China FAW Corporation Limited, Global R&D Center, Changchun 130013, China.
School of Vehicle and Energy, Yanshan University, Qinhuangdao 066000, China.
Sensors (Basel). 2023 Mar 23;23(7):3385. doi: 10.3390/s23073385.
Vehicle view object detection technology is the key to the environment perception modules of autonomous vehicles, which is crucial for driving safety. In view of the characteristics of complex scenes, such as dim light, occlusion, and long distance, an improved YOLOv4-based vehicle view object detection model, VV-YOLO, is proposed in this paper.
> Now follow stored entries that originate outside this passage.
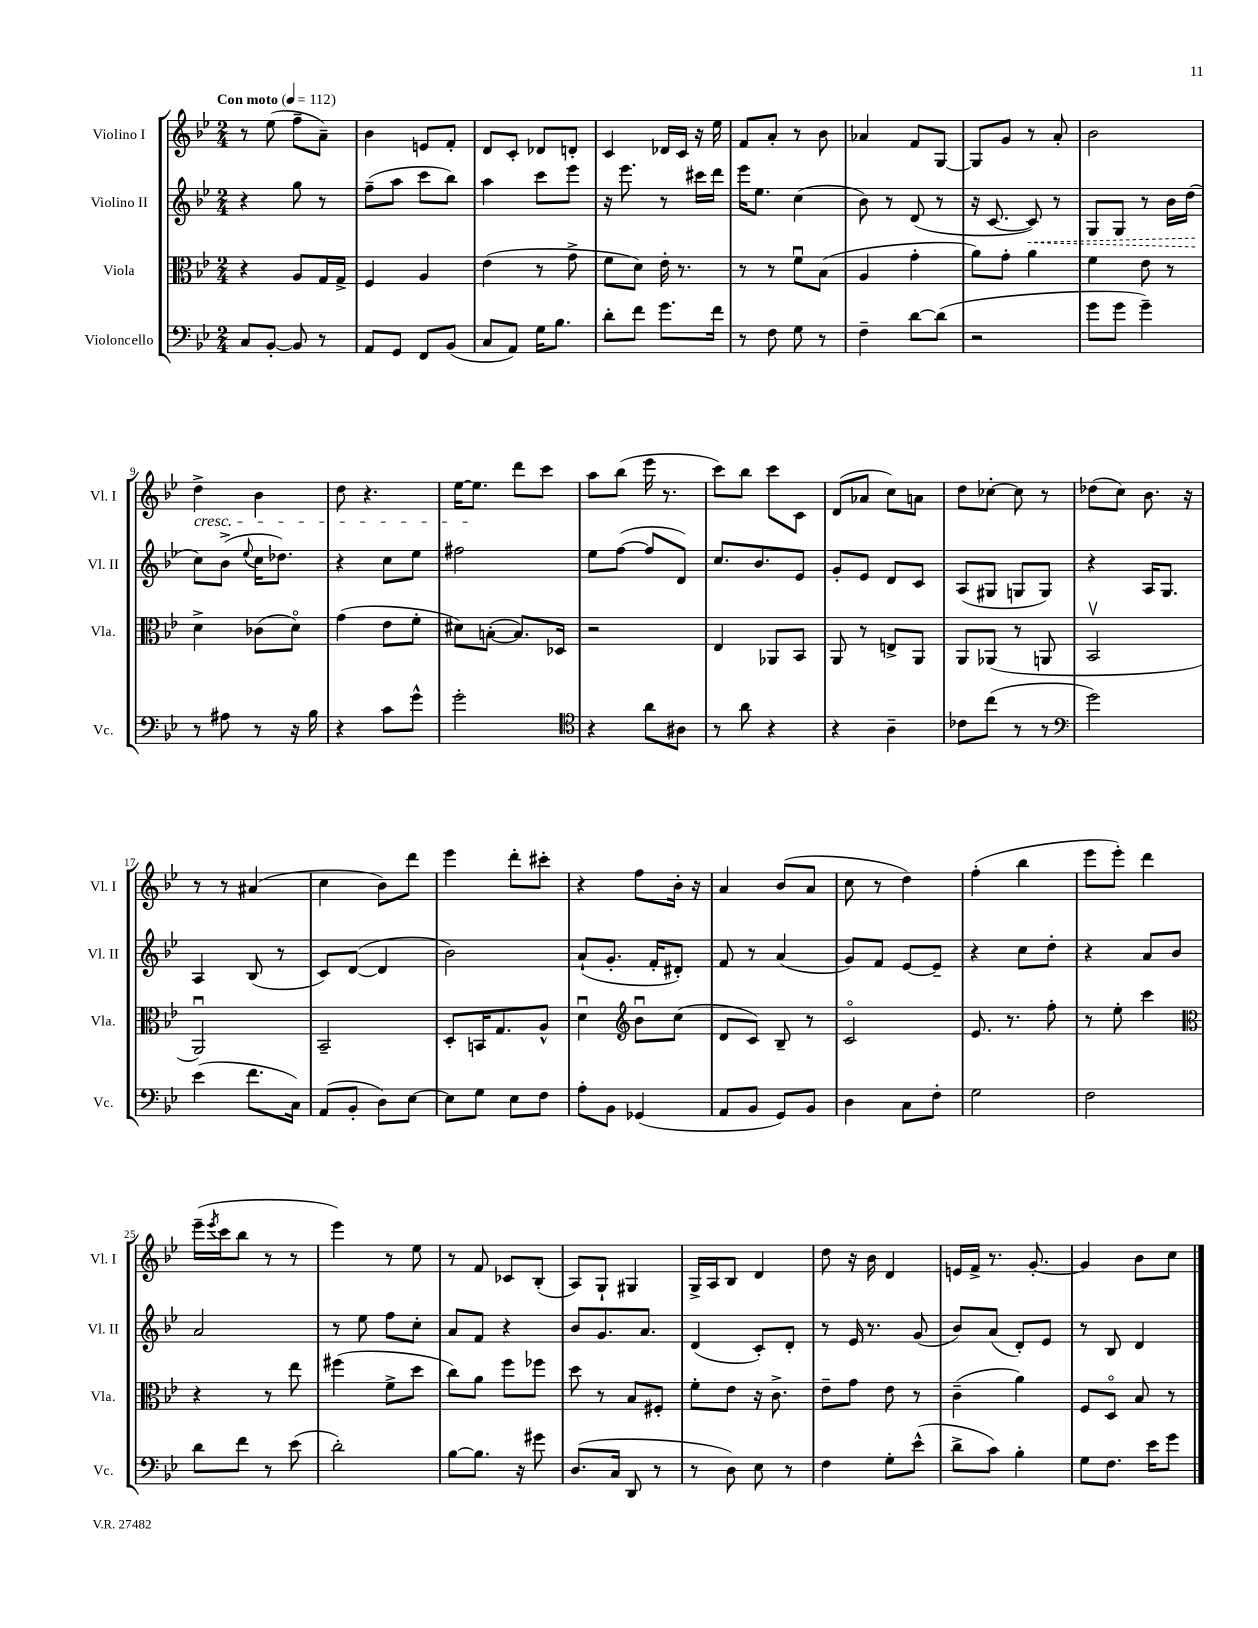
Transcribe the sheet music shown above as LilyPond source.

<<
\new StaffGroup <<
\new Staff = "s0" \with { instrumentName = "Violino I" shortInstrumentName = "Vl. I" } {
    \clef treble \key bes \major \numericTimeSignature \time 2/4 \tempo "Con moto" 4 = 112
    r8 ees''8( f''8-- a'8--) |
    bes'4 e'8 f'8-. |
    d'8 c'8-. des'8 d'8-. |
    c'4 des'16 c'16 r16 ees''16 |
    f'8 a'8-. r8 bes'8 |
    aes'4 f'8 g8~ |
    g8 g'8 r8 a'8-. |
    bes'2 |
    d''4->\cresc bes'4 |
    d''8 r4. |
    ees''16~ ees''8.\! d'''8 c'''8 |
    a''8 bes''8( ees'''16 r8. |
    c'''8) bes''8 c'''8 c'8 |
    d'8( aes'8 c''8) a'8 |
    d''8 ces''8~-. ces''8 r8 |
    des''8( c''8) bes'8. r16 |
    r8 r8 ais'4( |
    c''4 bes'8) d'''8 |
    ees'''4 d'''8-. cis'''8-. |
    r4 f''8 bes'16-. r16 |
    a'4 bes'8( a'8 |
    c''8 r8 d''4) |
    f''4-.( bes''4 |
    ees'''8 ees'''8-.) d'''4 |
    ees'''16--( \acciaccatura { ees'''8 } c'''16 bes''8 r8 r8 |
    ees'''4) r8 ees''8 |
    r8 f'8 ces'8 bes8-.( |
    a8) g8-! gis4 |
    g16-> a16 bes8 d'4 |
    d''8 r16 bes'16 d'4 |
    e'16 f'16-> r8. g'8.~-. |
    g'4 bes'8 c''8 \bar "|." |
}
\new Staff = "s1" \with { instrumentName = "Violino II" shortInstrumentName = "Vl. II" } {
    \clef treble \key bes \major \numericTimeSignature \time 2/4
    r4 g''8 r8 |
    f''8--( a''8 c'''8 bes''8) |
    a''4 c'''8 ees'''8 |
    r16 ees'''8. r8 cis'''16 d'''16 |
    ees'''16 ees''8. c''4( |
    bes'8) r8 d'8( r8 |
    r16 c'8.~ \once \override Hairpin.style = #'dashed-line c'8\<) r8 |
    g8 g8 r8 bes'16 d''16\!( |
    c''8) bes'8->( \appoggiatura { ees''8 } c''16 des''8.) |
    r4 c''8 ees''8 |
    fis''2 |
    ees''8 f''8~( f''8 d'8) |
    c''8. bes'8. ees'8 |
    g'8-. ees'8 d'8 c'8 |
    a8( gis8 g8 g8) |
    r4 a16 g8. |
    a4 bes8( r8 |
    c'8) d'8~( d'4 |
    bes'2) |
    a'8-!( g'8.-. f'16-. dis'8-.) |
    f'8 r8 a'4( |
    g'8) f'8 ees'8~ ees'8-- |
    r4 c''8 d''8-. |
    r4 a'8 bes'8 |
    a'2 |
    r8 ees''8 f''8 c''8-. |
    a'8 f'8 r4 |
    bes'8 g'8. a'8. |
    d'4( c'8-.) d'8-. |
    r8 ees'16 r8. g'8( |
    bes'8) a'8( d'8-.) ees'8 |
    r8 bes8 d'4 \bar "|." |
}
\new Staff = "s2" \with { instrumentName = "Viola" shortInstrumentName = "Vla." } {
    \clef alto \key bes \major \numericTimeSignature \time 2/4
    r4 a8 g16 g16-> |
    f4 a4 |
    ees'4( r8 g'8-> |
    f'8 d'8) ees'16-. r8. |
    r8 r8 f'8\downbow bes8( |
    a4 g'4-. |
    a'8) g'8-. a'4 |
    f'4 ees'8 r8 |
    d'4-> ces'8( d'8\flageolet) |
    g'4( ees'8 f'8-. |
    dis'8) b8~-.( b8.) des16 |
    r2 |
    ees4 aes,8 bes,8 |
    a,8 r8 e8-> a,8 |
    a,8 aes,8( r8 a,8 |
    bes,2\upbow |
    a,2\downbow) |
    bes,2-- |
    d8-. b,16 g8. a8-^ |
    d'4\downbow \clef treble bes'8\downbow c''8( |
    d'8 c'8) bes8-- r8 |
    c'2\flageolet |
    ees'8. r8. f''8-. |
    r8 ees''8-. c'''4 |
    \clef alto r4 r8 ees''8 |
    fis''4( f'8-> d''8 |
    c''8) a'8 f''8 fes''8 |
    d''8 r8 bes8 fis8-. |
    f'8-. ees'8 r16 c'8.-> |
    ees'8-- g'8 ees'8 r8 |
    c'4--( a'4) |
    f8 d8\flageolet bes8 r8 \bar "|." |
}
\new Staff = "s3" \with { instrumentName = "Violoncello" shortInstrumentName = "Vc." } {
    \clef bass \key bes \major \numericTimeSignature \time 2/4
    c8 bes,8~-. bes,8 r8 |
    a,8 g,8 f,8 bes,8( |
    c8 a,8) g16 bes8. |
    d'8-. f'8 g'8. f'16 |
    r8 f8 g8 r8 |
    f4-- d'8~ d'8( |
    r2 |
    g'8 g'8 g'4--) |
    r8 ais8 r8 r16 bes16 |
    r4 c'8 g'8-^ |
    g'2-. |
    \clef tenor r4 a'8 ais8 |
    r8 a'8 r4 |
    r4 a4-- |
    ces'8 c''8( r8 r8 |
    \clef bass g'2) |
    ees'4( f'8. c16) |
    a,8( bes,8-. d8) ees8~ |
    ees8 g8 ees8 f8 |
    a8-. bes,8 ges,4( |
    a,8 bes,8 g,8) bes,8 |
    d4 c8 f8-. |
    g2 |
    f2 |
    d'8 f'8 r8 ees'8( |
    d'2-.) |
    bes8~ bes8. r16 gis'8 |
    d8.( c16 d,8 r8 |
    r8 d8) ees8 r8 |
    f4 g8-. ees'8-^( |
    d'8-> c'8) bes4-. |
    g8 f8. ees'16 g'8 \bar "|." |
}
>>
>>
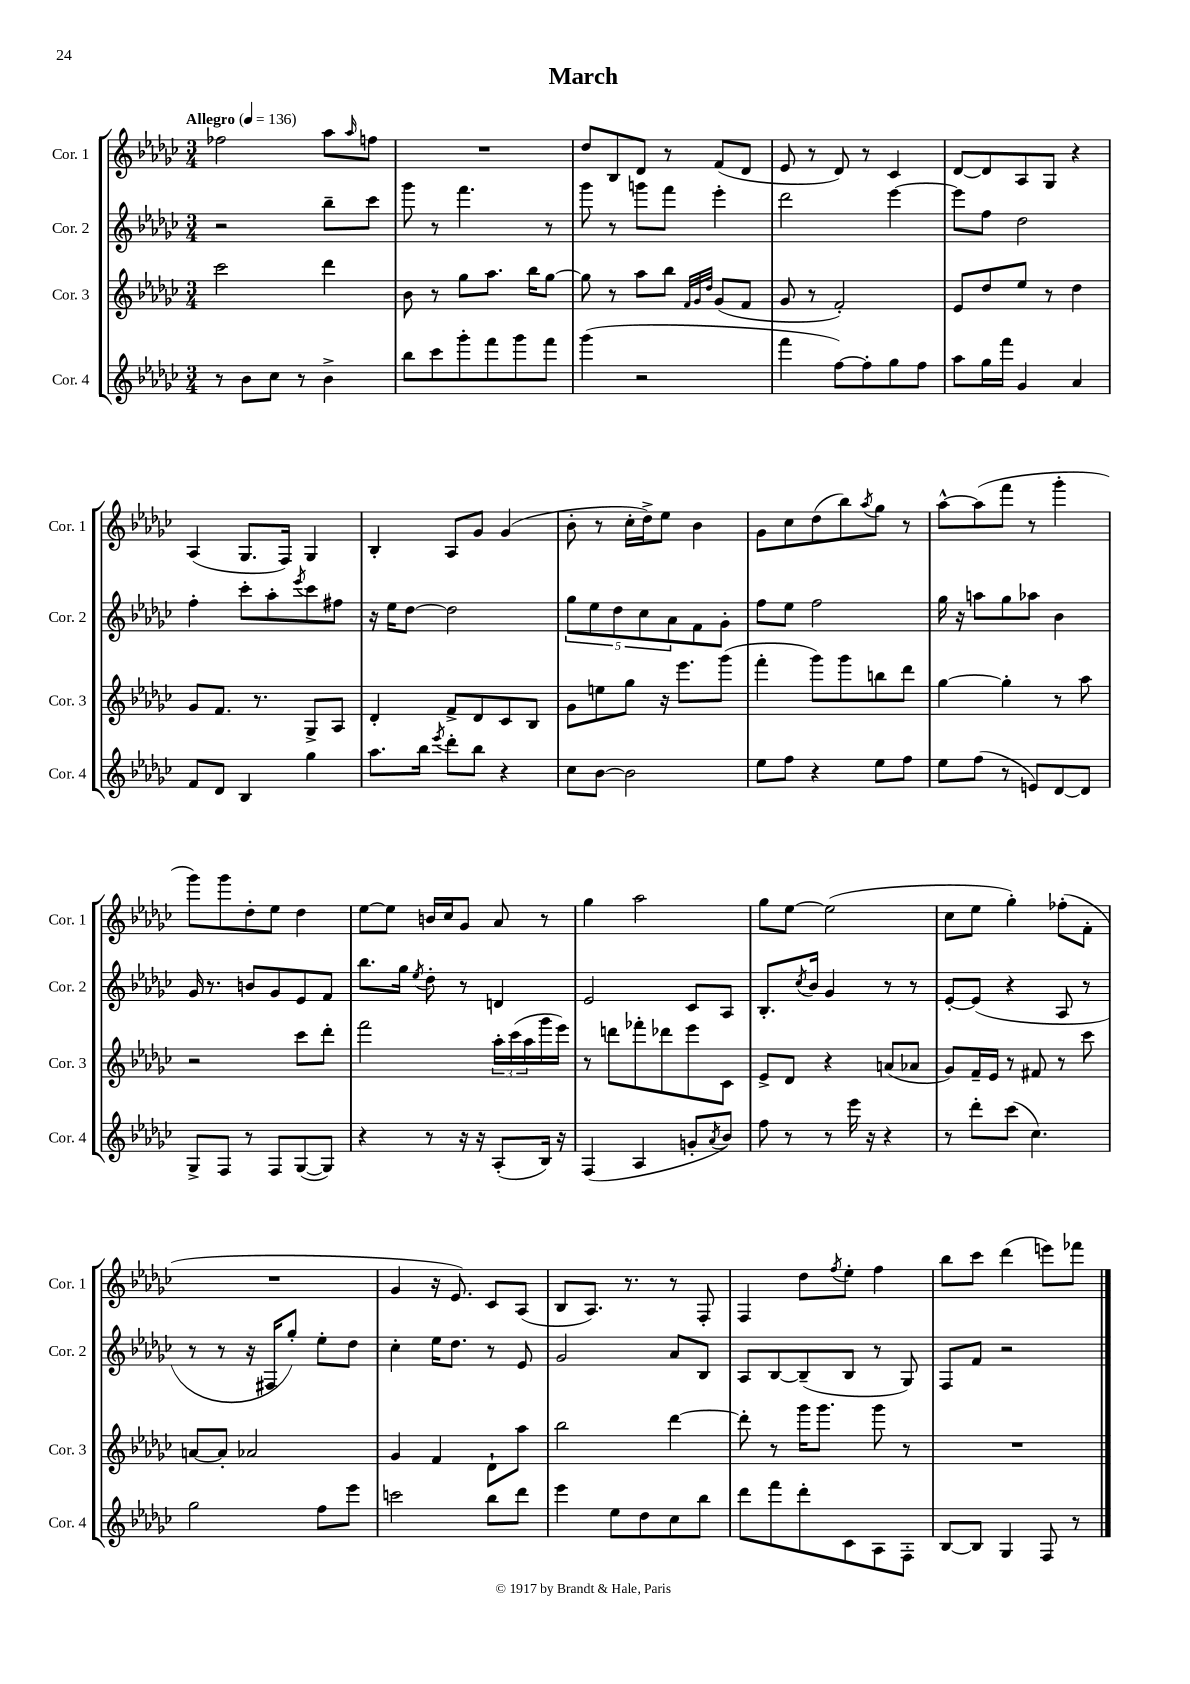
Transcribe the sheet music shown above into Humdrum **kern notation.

**kern	**kern	**kern	**kern
*staff4	*staff3	*staff2	*staff1
*clefG2	*clefG2	*clefG2	*clefG2
*k[b-e-a-d-g-c-]	*k[b-e-a-d-g-c-]	*k[b-e-a-d-g-c-]	*k[b-e-a-d-g-c-]
*M3/4	*M3/4	*M3/4	*M3/4
*MM136	*MM136	*MM136	*MM136
8r	2ccc-	2r	2ff-
8b-	.	.	.
8cc-	.	.	.
8r	.	.	.
4b-^	4ddd-	8bb-~	8aa-
.	.	.	16qqaa-
.	.	8ccc-	8ff
=	=	=	=
8bb-	8b-	8ggg-	2.r
8ccc-	8r	8r	.
8ggg-'	8gg-	4.fff	.
8fff	8.aa-	.	.
8ggg-	.	.	.
.	16bb-	.	.
8fff	[8gg-	8r	.
=	=	=	=
(4ggg-	8gg-]	8ggg-	8dd-
.	8r	8r	8B-
2r	8aa-	8ggg	8d-
.	8bb-	8fff	8r
.	32qqf	.	.
.	32qqg-	.	.
.	32qqdd-	.	.
.	(8g-	4eee-'	(8f
.	8f	.	8d-
=	=	=	=
4fff	8g-	2ddd-	8e-
.	8r	.	8r
[8ff)	2f')	.	8d-)
8ff']	.	.	8r
8gg-	.	[4eee-	4c-
8ff	.	.	.
=	=	=	=
8aa-	8e-	8eee-]	[8d-
16gg-	8dd-	8ff	8d-]
16fff	.	.	.
4g-	8ee-	2dd-	8A-
.	8r	.	8G-
4a-	4dd-	.	4r
=	=	=	=
8f	8g-	4ff'	(4A-
8d-	8.f	.	.
4B-	.	8ccc-'	8.G-
.	8.r	.	.
.	.	8aa-'	.
.	.	.	16F)
.	.	8qeee-	.
4gg-	8G-^	8ccc-	4G-
.	8A-	8ff#	.
=	=	=	=
8.aa-	4d-'	16r	4B-'
.	.	16ee-	.
.	.	[8dd-	.
16bb-	.	.	.
8qeee-	.	.	.
8ddd-'	8f^	2dd-]	8A-
8bb-	8d-	.	8g-
4r	8c-	.	(4g-
.	8B-	.	.
=	=	=	=
8cc-	8g-	10gg-	8b-'
.	.	10ee-	.
[8b-	8ee	.	8r
.	.	10dd-	.
2b-]	8gg-	.	16cc-'
.	.	10cc-	.
.	.	.	16dd-^)
.	16r	.	8ee-
.	.	10a-	.
.	8.eee-	.	.
.	.	8f	4b-
.	(8ggg-	8g-'	.
=	=	=	=
8ee-	4fff'	8ff	8g-
8ff	.	8ee-	8cc-
4r	8ggg-)	2ff	(8dd-
.	8ggg-	.	8bb-)
.	.	.	8qaa-
8ee-	8bb	.	8gg-
8ff	8ddd-	.	8r
=	=	=	=
8ee-	[4gg-	16gg-	[8aa-^^
.	.	16r	.
(8ff	.	8aa	(8aa-]
8r	4gg-']	8gg-	8fff
8e)	.	8aa-	8r
[8d-	8r	4b-	4ggg-'
8d-]	8aa-	.	.
=	=	=	=
8G-^	2r	16g-	8ggg-)
.	.	8.r	.
8F	.	.	8ggg-
8r	.	8b	8dd-'
8F	.	8g-	8ee-
([8G-	8ccc-	8e-	4dd-
8G-])	8ddd-'	8f	.
=	=	=	=
4r	2fff	8.bb-	[8ee-
.	.	.	8ee-]
.	.	16gg-	.
.	.	8qee-	.
8r	.	8dd-'	16b
.	.	.	16cc-
16r	.	8r	8g-
16r	.	.	.
(8A-'	24aa-'	4d	8a-
.	(24ccc-	.	.
.	24aa-	.	.
16B-)	16ggg-	.	8r
16r	16eee-)	.	.
=	=	=	=
(4F	8r	2e-	4gg-
.	8ddd	.	.
4A-	8fff-'	.	2aa-
.	8ddd-	.	.
8g'	8eee-	8c-	.
8qa-	.	.	.
8b-)	8c-	8A-	.
=	=	=	=
8ff	8e-^	8.B-'	8gg-
8r	8d-	.	[8ee-
.	.	8qcc-	.
.	.	16b-	.
8r	4r	4g-	(2ee-]
16eee-	.	.	.
16r	.	.	.
4r	(8a	8r	.
.	8a-	8r	.
=	=	=	=
8r	8g-)	[8e-'	8cc-
8ddd-'	16f~	(8e-]	8ee-
.	16e-	.	.
(8ccc-	8r	4r	4gg-')
4.cc-)	8f#	.	.
.	8r	8A-	(8ff-'
.	8ccc-	8r	8f'
=	=	=	=
2gg-	[8a	8r	2.r
.	8a']	8r	.
.	2a-	16r	.
.	.	16F#	.
.	.	8gg-')	.
8ff	.	8ee-'	.
8eee-	.	8dd-	.
=	=	=	=
2ccc	4g-	4cc-'	4g-
.	4f	16ee-	16r
.	.	8.dd-	8.e-)
8bb-	8d-`	8r	8c-
8ddd-	8aa-	8e-	(8A-
=	=	=	=
4eee-	2bb-	2g-	8B-
.	.	.	8.A-)
8ee-	.	.	.
.	.	.	8.r
8dd-	.	.	.
8cc-	[4ddd-	8a-	8r
8bb-	.	8B-	8F'
=	=	=	=
8ddd-	8ddd-']	8A-	4F
8fff	8r	[8B-	.
8ddd-'	16ggg-	(8B-~]	8dd-
.	8.ggg-	.	.
.	.	.	8qff
8c-	.	8B-	8ee-'
8A-	8ggg-	8r	4ff
8F'	8r	8G-)	.
=	=	=	=
[8B-	2.r	8F	8bb-
8B-]	.	8f	8ccc-
4G-	.	2r	(4ddd-
8F	.	.	8eee)
8r	.	.	8fff-
==	==	==	==
*-	*-	*-	*-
The VV-YOLO model adopts the implementation mode based on anchor frames. In the anchor frame clustering, the improved K-means++ algorithm is used to reduce the possibility of instability in anchor frame clustering results caused by the random selection of a cluster center, so that the model can obtain a reasonable original anchor frame. Firstly, the CA-PAN network was designed by adding a coordinate attention mechanism, which was used in the neck network of the VV-YOLO model; the multidimensional modeling of image feature channel relationships was realized; and the extraction effect of complex image features was improved. Secondly, in order to ensure the sufficiency of model training, the loss function of the VV-YOLO model was reconstructed based on the focus function, which alleviated the problem of training imbalance caused by the unbalanced distribution of training data. Finally, the KITTI dataset was selected as the test set to conduct the index quantification experiment. The results showed that the precision and average precision of the VV-YOLO model were 90.68% and 80.01%, respectively, which were 6.88% and 3.44% higher than those of the YOLOv4 model, and the model's calculation time on the same hardware platform did not increase significantly. In addition to testing on the KITTI dataset, we also selected the BDD100K dataset and typical complex traffic scene data collected in the field to conduct a visual comparison test of the results, and then the validity and robustness of the VV-YOLO model were verified.
车辆目标检测技术是自动驾驶车辆环境感知模块的关键,对于驾驶安全至关重要。针对光照不足、遮挡和远距离等复杂场景的特点,提出了一种改进的基于 YOLOv4 的车辆目标检测模型 VV-YOLO。VV-YOLO 模型采用基于锚框的实现方式,在锚框聚类中采用改进的 K-means++算法,减少聚类中心随机选择导致锚框聚类结果不稳定的可能性,从而使模型能够获得合理的原始锚框。首先,通过添加坐标注意力机制设计了 CA-PAN 网络,将其应用于 VV-YOLO 模型的颈部网络;实现了图像特征通道关系的多维建模,提高了复杂图像特征的提取效果。其次,为保证模型训练的充分性,基于焦点函数重构了 VV-YOLO 模型的损失函数,缓解了因训练数据分布不均衡导致的训练失衡问题。最后,选择 KITTI 数据集作为测试集进行指标量化实验。结果表明,VV-YOLO 模型的精度和平均精度分别为 90.68%和 80.01%,分别比 YOLOv4 模型提高了 6.88%和 3.44%,且在相同硬件平台上模型的计算时间没有明显增加。除了在 KITTI 数据集上进行测试外,还选择了 BDD100K 数据集和现场采集的典型复杂交通场景数据进行结果的可视化对比测试,进一步验证了 VV-YOLO 模型的有效性和鲁棒性。